Senate passage would set the stage for high-stakes negotiations to resolve Democrats' differences. Conservative Democrats known as "Blue Dogs" are concerned about how to pay for the measure, while members of the Congressional Black Caucus—most of them liberal—call it "unacceptable," arguing it doesn'tdo enough to address the needs of African Americans.
Leaders also are divided on how high to place loan limits that apply to government mortgage insurance and financing.
The centerpiece of the package is a foreclosure rescue program in which the Federal Housing Administration would provide $300 billion in new, cheaper mortgages for distressed homeowners who otherwise would be considered too financially risky to qualify for government-insured, fixed-rate loans.
Borrowers would be eligible for the housing rescue if their mortgage holders were willing to take a substantial loss and allow them to refinance, and would ultimately have to share with the government a portion of any profits they made from selling or refinancing their properties.
The measure was advancing as a widely watched housing index said U.S. home prices fell in April at their steepest rate since the index began in 2000. The Standard & Poor's/Case-Shiller home price index of 20 cities fell by 15.3 percent in April versus a year ago, according to Tuesday's report.
A separate report from the Office of Federal Housing Enterprise Oversight said U.S. home prices fell 4.6 percent in April from the same month last year, when the index peaked. The government index is calculated using mortgage loans of $417,000 or less.
The bill would tighten controls and create a new regulator for FannieMae and FreddieMac, which provide huge amounts of cash flow to the mortgage market by buying home loans from banks.
It also would provide a $14.5 billion array of tax breaks, including a credit of up to $8,000 for first-time homebuyers who buy a home in the next year and boosts in low-income tax credits and mortgage revenue bonds.
In a letter to Democratic leaders last week, the 42 House members of the Black Caucus said the bill is plagued with "glaring omissions," including affordable housing funds for states affected by Hurricane Katrina and grants for states and localities to buy and fix up foreclosed properties.
To draw GOP support, Senate Democrats diverted the affordable housing money to pay for the foreclosure aid program.

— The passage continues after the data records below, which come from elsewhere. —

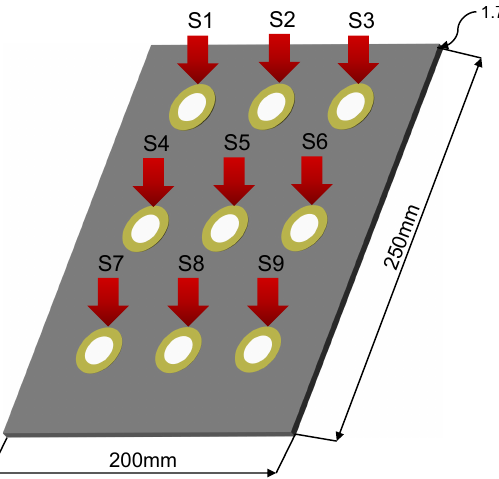
Figure 29. Graphic representation of the third specimen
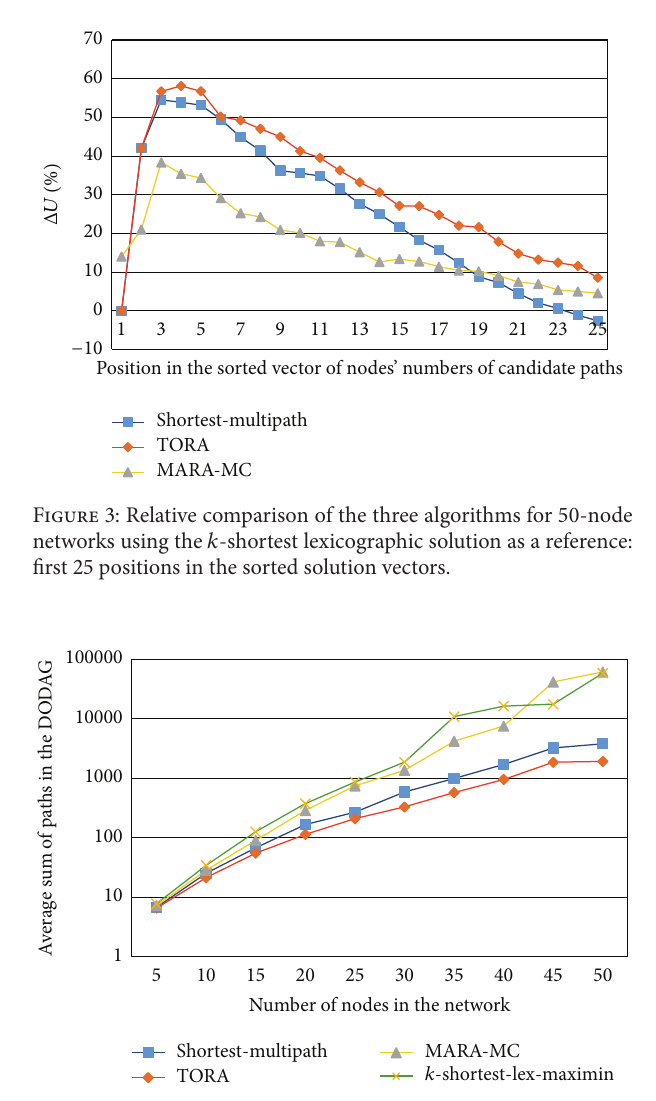
Figure 4: Average sum of all paths in the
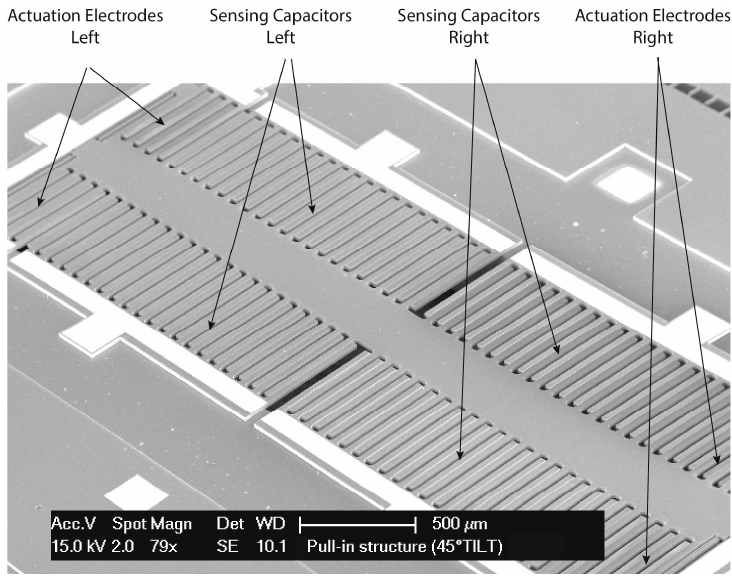
Figure 10. SEM image of a MEMS DUT.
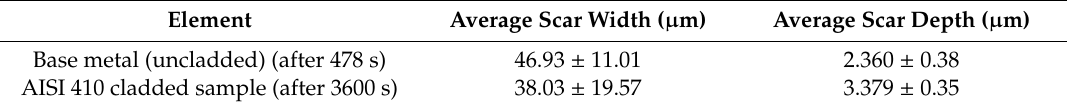
Table 5. Wear scar dimensions of base metal and cladded specimens.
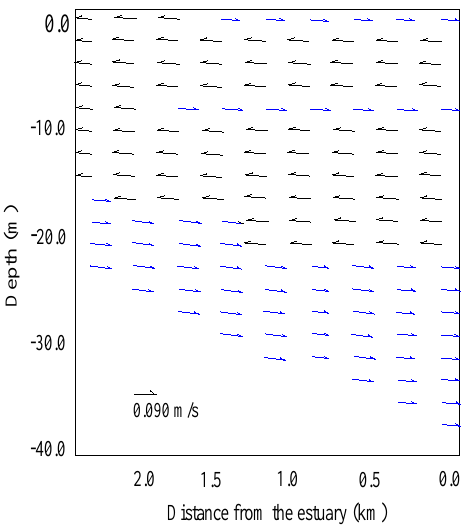
Distance from the estuary (km) Figure 7. Vertical distribution of flow velocity in the Zhuyi Bay during the wet season. Note: The blue arrows represent the water flows from the Zhuyi Bay into the mainstream of the TGR (normal flow velocities), while the black arrows indicate the reverse flow (reverse flow velocities).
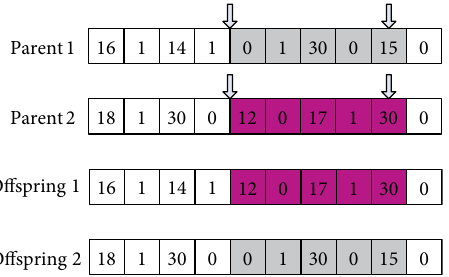
Figure 6: Partly matched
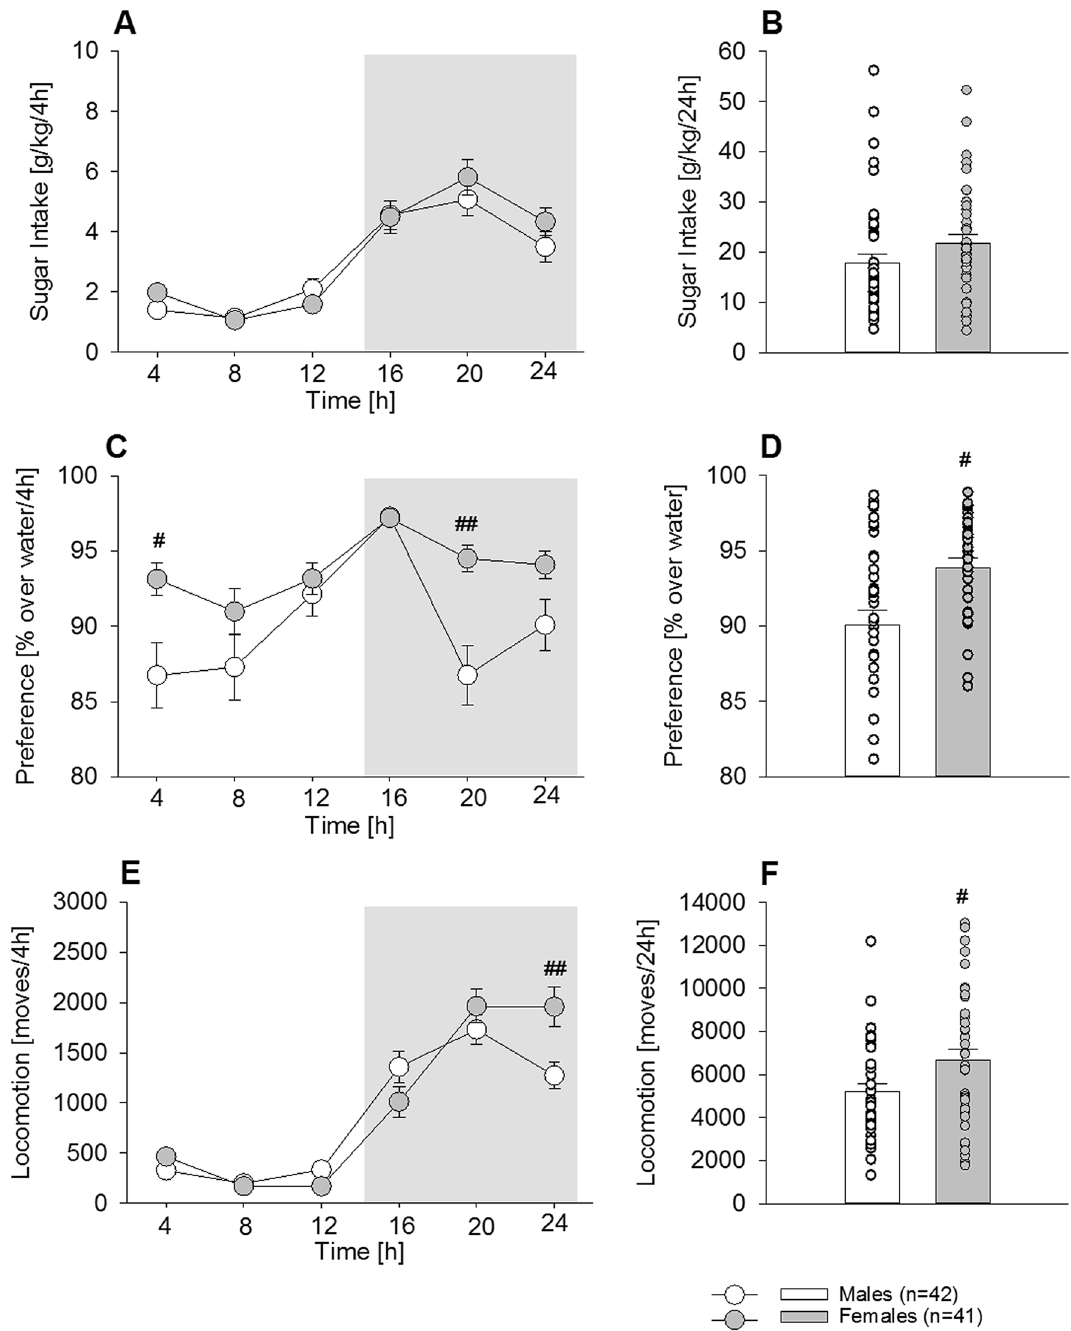
Figure 2. Acquisition of sugar consumption in male (n = 42) and female (n = 41) mice (Experiment 2a). Sugar drinking ( A , B ), preference over water ( C , D ) and locomotor activity ( E , F ) during the first 3 days of free choice sugar exposure. ( A ) Both males (white circles/bars) and females (grey circles/bars) showed the typical diurnal rhythmicity, with higher drinking levels during the dark, active phase compared with the light, inactive phase of the day with no differences between males and females (all day points differed significantly from all night points, not indicated). ( B ) Consequently, the total sugar intake during 24 h was similar in both groups. ( C ) Such rhythmicity was not that marked in the daily preference over water but the mean showed a clear diurnal pattern, with females showing higher preference between the end of the active and beginning of the inactive phase, ( D ) which resulted in a higher total preference compared to males. ( E ) Similar to the intake pattern, locomotor activity also showed the typical diurnal rhythmicity (all day points differed significantly from all night points, not indicated). Females showed higher locomotor activity which was restricted to the active phase. ( F ) As a result, the total daily locomotor activity was higher in females than in males All data represent means ± SEM. (#), (##) indicate P < 0.05 and 0.001 versus male mice,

The Senate bill provides $3.9 billion in grants to deal with foreclosed properties—compared with a House plan providing $15 billion—but the White
House singled out the funds in its veto threat, and Blue Dogs are demanding that the money be offset with cuts elsewhere.
Rep. Barney Frank, D-Mass., the Financial Services Committee chairman, said he'd be willing to yank the money and add it to a separate measure in the interests of a deal.